Similarly, Piranesi depicted common eighteenth-century methods of torture in the
Carceri. Besides the
veglia described above, Piranesi unambiguously represented the
corda in
plate II. He also suggested the
antenna, a sort of cage for solitary confinement, in many plates. The wheels that Piranesi depicted throughout the
Carceri, either whole or in fragments, allude to the Catherine Wheel, used for capital punishment to bludgeon victims to death or, as a torture device, to break their bones. Other physical torture devices that suggestively appear in Piranesi’s imaginary prisons are the
vergine di ferro (iron maidens), ambiguously depicted as tall bollards, as seen in plates
IV,
VI,
XII,
XIII, and
XVI. Likewise, spikes or fragments of spiky objects suggest the
schiacciamani (hand-squeezers) or comparable torment tools.

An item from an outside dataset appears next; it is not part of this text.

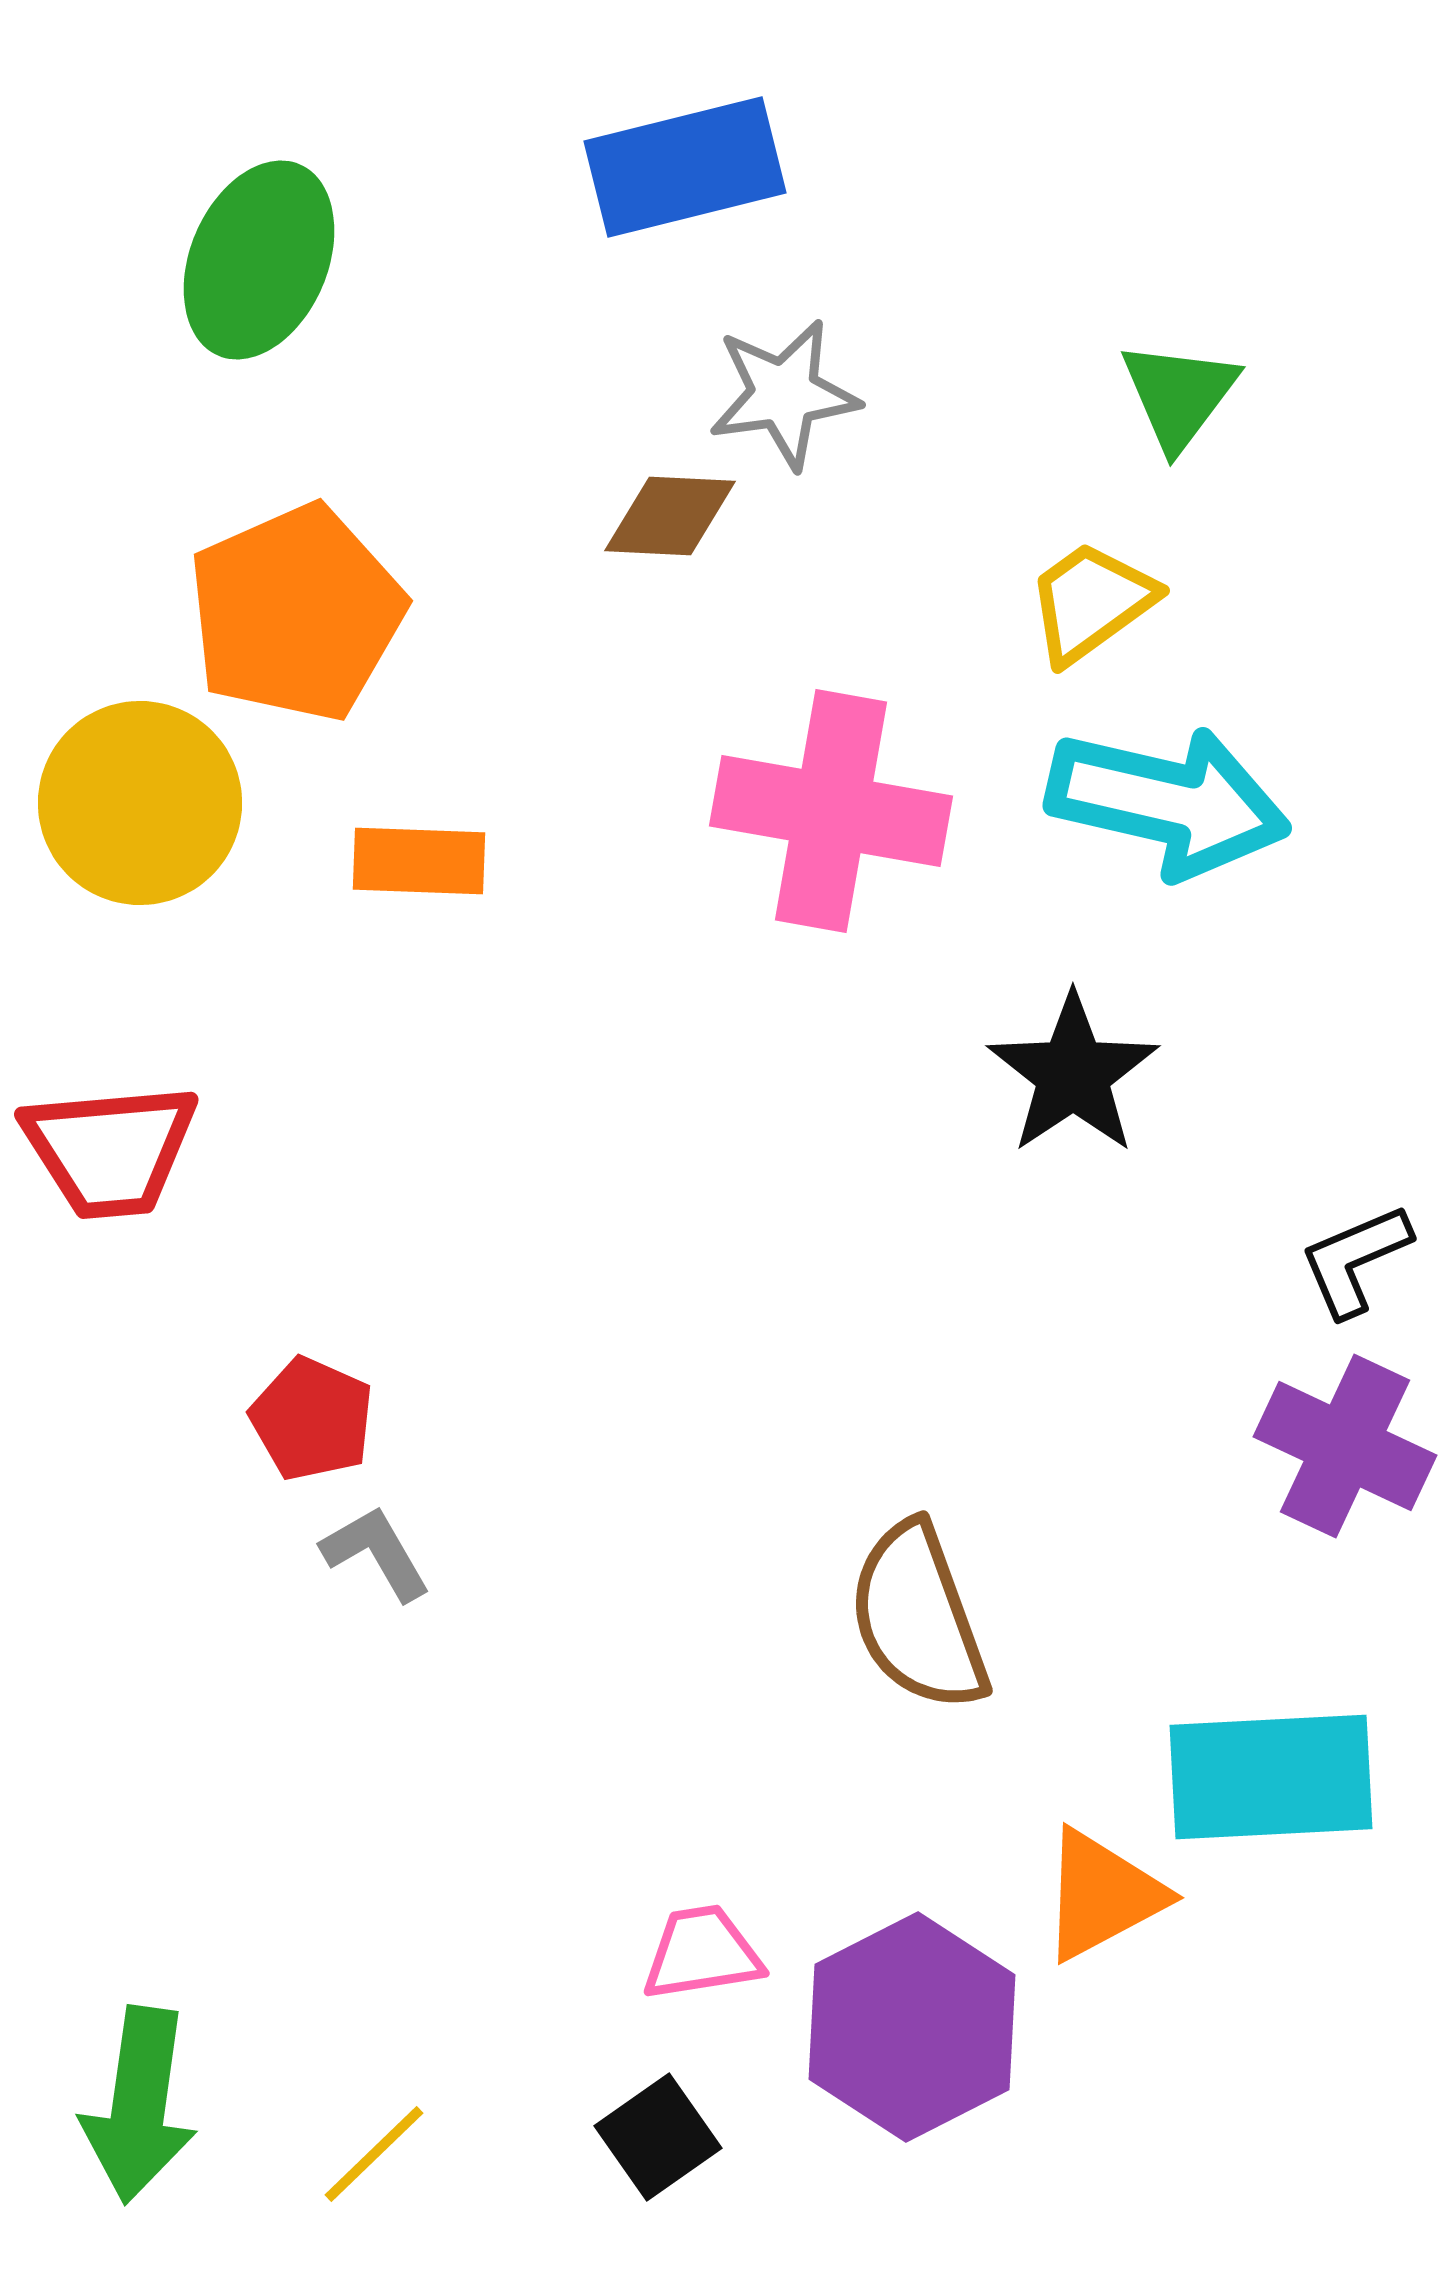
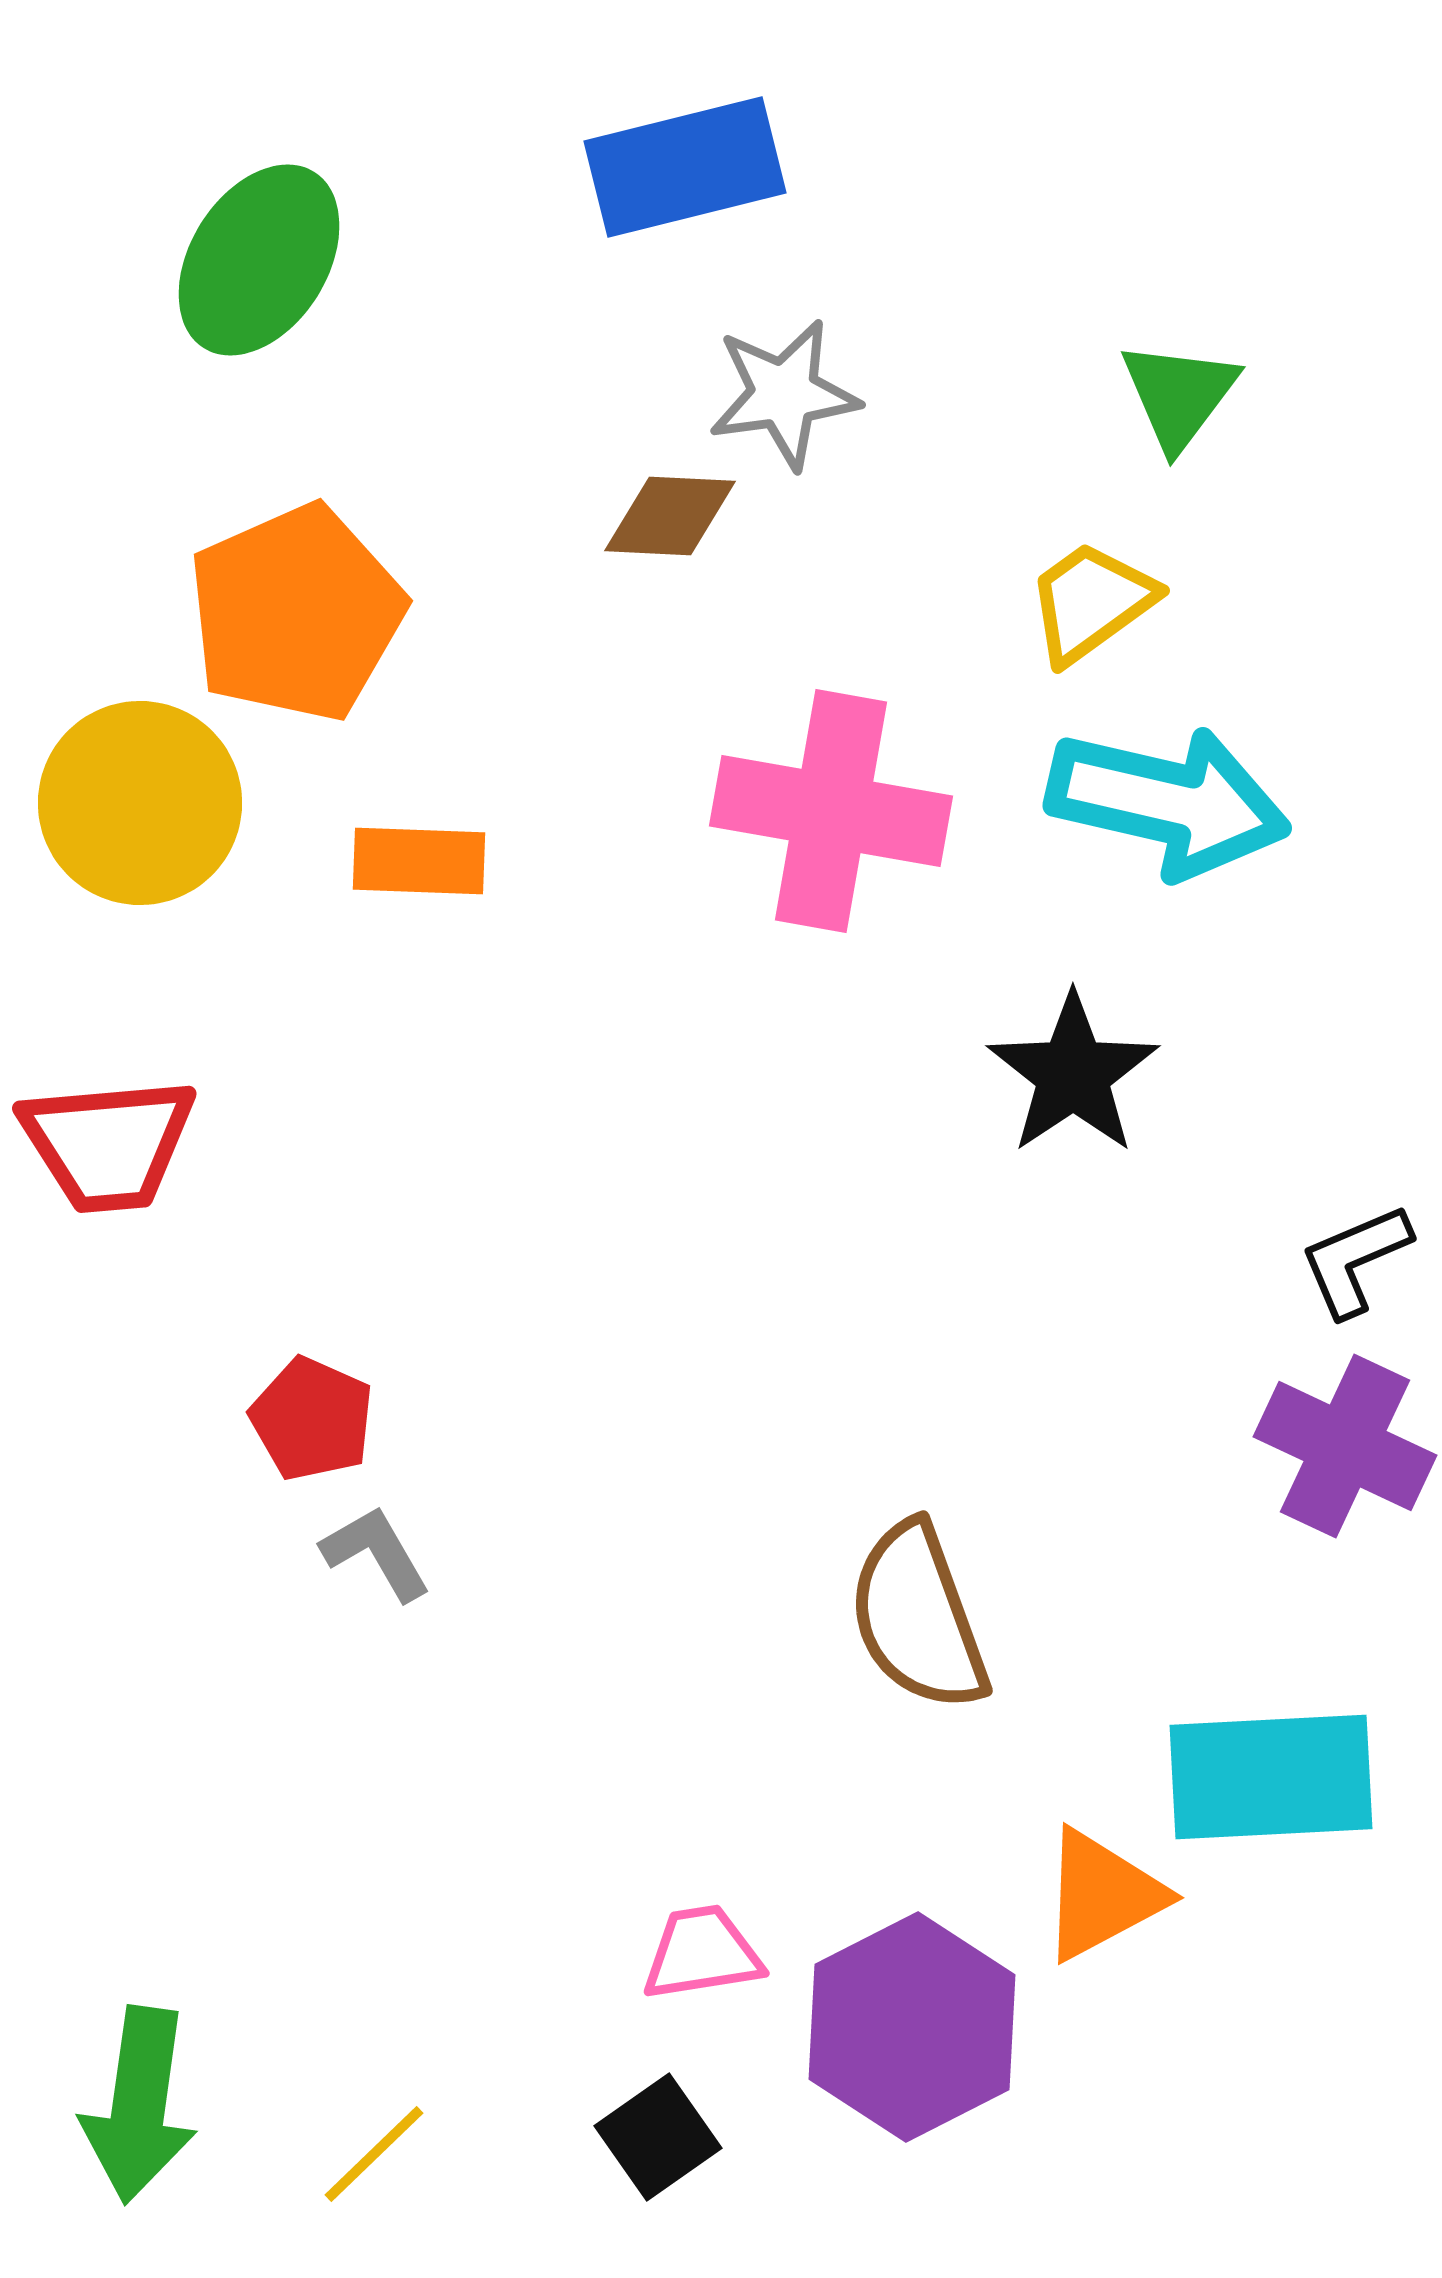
green ellipse: rotated 9 degrees clockwise
red trapezoid: moved 2 px left, 6 px up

Piranesi also explored disorientation and stagnation as powerful psychological torture methods in the
Imaginary Prisons. The former has its main trigger in the endless and labyrinthine spatial configuration. The majority of the human figures that Piranesi depicted clearly are lost and unable to find an escape. If, by definition, bridges and stairs are elements of connection that imply movement, in the
Carceri they are rendered as obstacles. Blocked and leading nowhere, the bridges and stairs acted just like prisons.